Problem to solve: Answer with the exact lines of the following material from the one containing "(89, 187) = (334, 347): picture -> none" through the one containing "(537, 444) = (1034, 318): yellow", both end lines included.

Data shown:
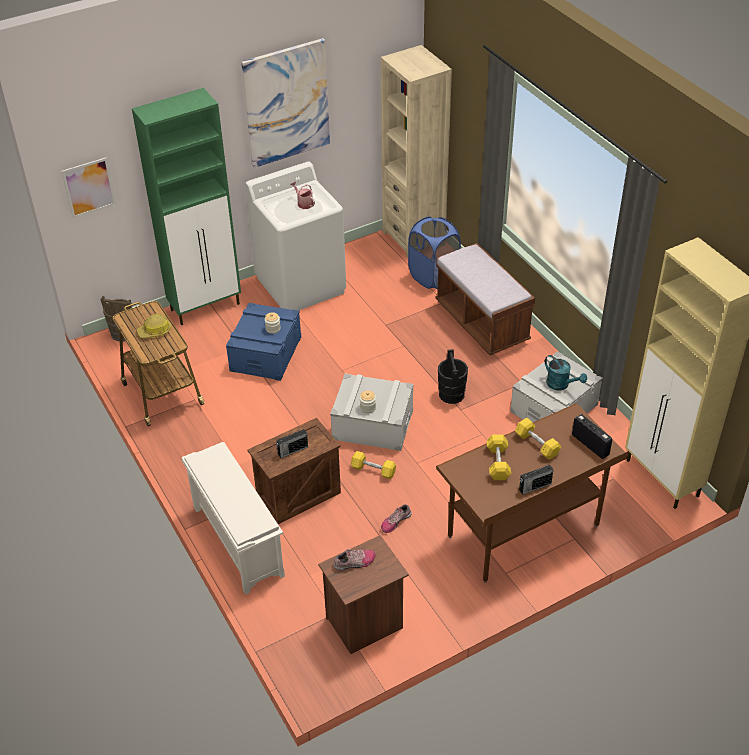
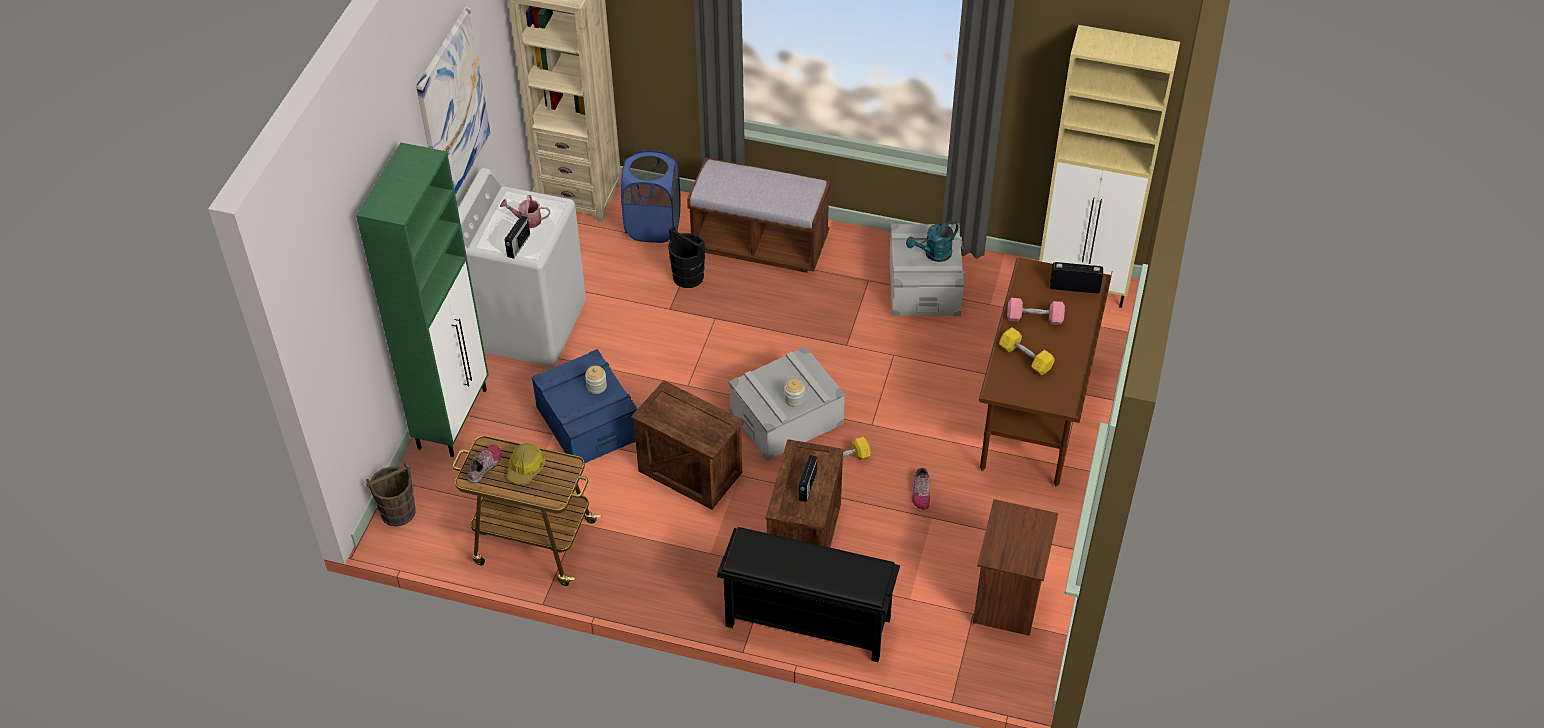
camera: 45 degrees left, 5 degrees up
(89, 187) = (334, 347): picture -> none
(236, 541) = (806, 623): white shoe rack -> black shoe rack
(282, 415) = (689, 472): none -> crate
(355, 562) = (1005, 539): shoe -> shoe (485, 466)
(451, 394) = (820, 336): black bucket -> black bucket (688, 276)
(534, 487) = (1078, 357): radio -> radio (518, 246)
(537, 444) = (1034, 318): yellow dumbbell -> pink dumbbell
(561, 385) = (933, 254): turquoise watering can -> turquoise watering can turned 150 degrees clockwise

Reply:
(89, 187) = (334, 347): picture -> none
(236, 541) = (806, 623): white shoe rack -> black shoe rack
(282, 415) = (689, 472): none -> crate
(355, 562) = (1005, 539): shoe -> shoe (485, 466)
(451, 394) = (820, 336): black bucket -> black bucket (688, 276)
(534, 487) = (1078, 357): radio -> radio (518, 246)
(537, 444) = (1034, 318): yellow dumbbell -> pink dumbbell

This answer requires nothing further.